## YOUR GOAL
Render the part of the material that opens with the line containing "Rendered at 1650 by 1275 pixels." and closes with the line containing "title NOTICE DUE" as a two-column CSV headed input and output. Give one row for each entry and its answer, with each placed in a single quoted field and line breaks turned into spaces.
━━━ MATERIALS PROVIDED ━━━
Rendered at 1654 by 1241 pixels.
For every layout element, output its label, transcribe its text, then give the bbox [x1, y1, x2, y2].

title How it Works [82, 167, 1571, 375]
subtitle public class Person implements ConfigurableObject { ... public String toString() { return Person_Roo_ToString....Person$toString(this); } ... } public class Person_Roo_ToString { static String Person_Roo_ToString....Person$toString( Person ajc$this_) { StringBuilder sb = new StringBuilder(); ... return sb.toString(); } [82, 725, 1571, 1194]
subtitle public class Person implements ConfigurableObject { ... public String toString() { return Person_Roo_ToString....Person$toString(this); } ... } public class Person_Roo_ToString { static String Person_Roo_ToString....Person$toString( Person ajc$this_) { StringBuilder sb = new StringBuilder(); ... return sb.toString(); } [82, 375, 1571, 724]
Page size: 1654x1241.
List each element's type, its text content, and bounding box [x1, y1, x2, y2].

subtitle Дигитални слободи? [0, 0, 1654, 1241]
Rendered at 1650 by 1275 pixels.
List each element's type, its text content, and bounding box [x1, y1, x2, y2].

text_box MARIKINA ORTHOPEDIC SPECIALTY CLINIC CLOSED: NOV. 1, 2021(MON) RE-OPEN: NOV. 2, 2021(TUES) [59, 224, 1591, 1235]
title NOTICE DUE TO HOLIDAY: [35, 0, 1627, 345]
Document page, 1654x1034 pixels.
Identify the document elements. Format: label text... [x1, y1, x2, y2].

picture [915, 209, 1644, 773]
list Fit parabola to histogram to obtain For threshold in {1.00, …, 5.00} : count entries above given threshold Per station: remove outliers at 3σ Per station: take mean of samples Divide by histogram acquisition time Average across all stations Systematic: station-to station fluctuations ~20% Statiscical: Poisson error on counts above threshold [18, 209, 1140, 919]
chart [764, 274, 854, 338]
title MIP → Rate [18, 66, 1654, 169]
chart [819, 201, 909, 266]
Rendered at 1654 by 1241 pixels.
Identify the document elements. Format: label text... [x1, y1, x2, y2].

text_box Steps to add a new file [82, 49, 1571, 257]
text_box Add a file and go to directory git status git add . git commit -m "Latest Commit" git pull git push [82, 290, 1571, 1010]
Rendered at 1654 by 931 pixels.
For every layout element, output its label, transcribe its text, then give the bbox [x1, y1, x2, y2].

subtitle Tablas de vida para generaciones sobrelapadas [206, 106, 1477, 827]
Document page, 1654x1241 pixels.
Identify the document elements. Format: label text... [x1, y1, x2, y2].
━━━
## SOLUTION TO THIS EXERCISE
input,output
"Rendered at 1650 by 1275 pixels. List each element's type, its text content, and bounding box [x1, y1, x2, y2].","text_box MARIKINA ORTHOPEDIC SPECIALTY CLINIC CLOSED: NOV. 1, 2021(MON) RE-OPEN: NOV. 2, 2021(TUES) [59, 224, 1591, 1235] title NOTICE DUE TO HOLIDAY: [35, 0, 1627, 345]"